Q: Do you miss home and family sometimes?
A: India is home as much as England. I miss my parents and my friends.
Q: How do you cope with homesickness?
A: Skype and wine
Q: Do you have plans to move to a different country or back home in the future?
A: I have plans to go back to India and also to spend time between UK and there. Maybe I will get married to my Indian boyfriend one day and who knows where my work will take me. The money you can make working in the middle east is quite appealing…..
Q: What has been the hardest aspect to your expat experience so far?
A: Being a single mother in a country where that is looked down on. I am now on my second serious intercultural relationship and the distance and difference involved in these relationships have been a big challenge – one that the first relationship did not survive (visa laws didn’t help). I have hope for the second one but only time will tell.

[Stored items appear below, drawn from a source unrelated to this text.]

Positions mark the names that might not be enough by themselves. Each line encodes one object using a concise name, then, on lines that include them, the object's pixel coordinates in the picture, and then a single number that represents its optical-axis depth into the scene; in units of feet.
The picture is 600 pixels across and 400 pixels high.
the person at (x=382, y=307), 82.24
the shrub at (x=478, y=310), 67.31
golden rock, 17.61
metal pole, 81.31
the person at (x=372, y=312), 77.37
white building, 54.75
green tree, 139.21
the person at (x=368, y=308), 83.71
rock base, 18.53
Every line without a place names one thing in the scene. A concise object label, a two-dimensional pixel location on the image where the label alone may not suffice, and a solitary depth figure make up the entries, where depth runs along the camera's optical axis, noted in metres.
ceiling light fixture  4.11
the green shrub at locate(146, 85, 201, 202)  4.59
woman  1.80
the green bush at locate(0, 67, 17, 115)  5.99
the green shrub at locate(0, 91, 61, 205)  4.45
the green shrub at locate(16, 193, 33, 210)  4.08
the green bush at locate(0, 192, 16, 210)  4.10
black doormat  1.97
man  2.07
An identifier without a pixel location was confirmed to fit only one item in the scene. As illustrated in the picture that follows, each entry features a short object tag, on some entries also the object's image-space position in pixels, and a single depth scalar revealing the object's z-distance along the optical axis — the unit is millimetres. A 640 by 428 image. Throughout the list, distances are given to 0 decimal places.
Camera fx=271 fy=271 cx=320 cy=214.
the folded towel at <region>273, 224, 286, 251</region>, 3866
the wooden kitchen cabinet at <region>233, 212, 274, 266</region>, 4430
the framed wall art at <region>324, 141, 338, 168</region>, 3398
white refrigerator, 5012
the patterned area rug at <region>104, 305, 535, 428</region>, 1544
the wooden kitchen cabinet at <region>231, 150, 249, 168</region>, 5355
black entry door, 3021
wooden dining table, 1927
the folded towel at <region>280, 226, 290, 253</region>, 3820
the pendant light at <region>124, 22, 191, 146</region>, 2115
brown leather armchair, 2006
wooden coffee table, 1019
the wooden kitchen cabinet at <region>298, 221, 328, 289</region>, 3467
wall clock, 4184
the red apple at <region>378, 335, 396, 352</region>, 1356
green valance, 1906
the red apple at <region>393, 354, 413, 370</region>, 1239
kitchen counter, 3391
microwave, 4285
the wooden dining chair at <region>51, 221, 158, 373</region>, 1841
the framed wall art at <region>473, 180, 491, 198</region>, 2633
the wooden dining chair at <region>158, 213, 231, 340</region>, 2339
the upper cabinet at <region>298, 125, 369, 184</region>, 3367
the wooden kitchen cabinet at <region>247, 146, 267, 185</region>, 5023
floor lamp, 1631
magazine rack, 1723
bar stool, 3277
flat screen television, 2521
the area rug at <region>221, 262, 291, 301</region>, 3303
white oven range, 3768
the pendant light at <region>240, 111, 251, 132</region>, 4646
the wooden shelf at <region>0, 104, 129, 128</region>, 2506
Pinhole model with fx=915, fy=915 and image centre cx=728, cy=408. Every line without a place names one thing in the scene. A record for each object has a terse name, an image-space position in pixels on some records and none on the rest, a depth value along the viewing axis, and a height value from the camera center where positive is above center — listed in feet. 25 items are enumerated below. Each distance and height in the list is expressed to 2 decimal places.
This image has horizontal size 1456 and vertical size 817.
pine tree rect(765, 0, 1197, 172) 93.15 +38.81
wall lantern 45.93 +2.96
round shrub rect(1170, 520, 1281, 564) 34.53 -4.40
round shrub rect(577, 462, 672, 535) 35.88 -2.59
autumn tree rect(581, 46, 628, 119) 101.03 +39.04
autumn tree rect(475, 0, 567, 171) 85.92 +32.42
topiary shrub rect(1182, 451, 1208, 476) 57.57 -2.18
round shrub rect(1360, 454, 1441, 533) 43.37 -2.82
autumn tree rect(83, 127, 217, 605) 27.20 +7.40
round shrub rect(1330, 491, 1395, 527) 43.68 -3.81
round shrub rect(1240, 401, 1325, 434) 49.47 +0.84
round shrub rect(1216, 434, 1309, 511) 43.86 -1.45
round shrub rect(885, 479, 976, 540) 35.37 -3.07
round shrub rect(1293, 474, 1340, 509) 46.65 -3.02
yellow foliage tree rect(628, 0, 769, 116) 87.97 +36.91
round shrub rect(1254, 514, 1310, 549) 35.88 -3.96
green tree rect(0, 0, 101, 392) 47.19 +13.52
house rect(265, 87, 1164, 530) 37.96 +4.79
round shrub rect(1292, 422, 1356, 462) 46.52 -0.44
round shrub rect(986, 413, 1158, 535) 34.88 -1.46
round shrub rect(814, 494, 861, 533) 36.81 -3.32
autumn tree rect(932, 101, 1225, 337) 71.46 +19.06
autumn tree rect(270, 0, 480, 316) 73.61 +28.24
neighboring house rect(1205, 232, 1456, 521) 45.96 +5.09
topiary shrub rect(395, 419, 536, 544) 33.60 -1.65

Q: What tips can you give other expats living in India?
A: Don’t get trapped in the ex-pat bubble. Bother to try and learn Hindi. Don’t drink the tap water or brush your teeth in it no matter how long you have lived there. Citricidal is good for ‘delhi belly’! vada pav is the best. Don’t drink fenny! Madera wine is nice. Learn the local train seat swapping technique and how to gain ‘the fourth seat’ on the local train. Beware of Indian men that want to be your friend on the internet if you have never met them before – they are most likely out for one thing! (In some cases though it could be the love of your life so use your discretion and you might just live happily ever after!) If you fall in love with an Indian be prepared for a lot of hard work with visas!
Q: Do you have favourite websites or blogs about your host country?
A: Everydayadventuresinasia is a good read (especially if you like whisky!) There are a few other India ex-pat blogger also. IndiaMike forums and internations are good sites and there are tonnes of ex-pat fb groups. There are apps for local trains which are brilliant.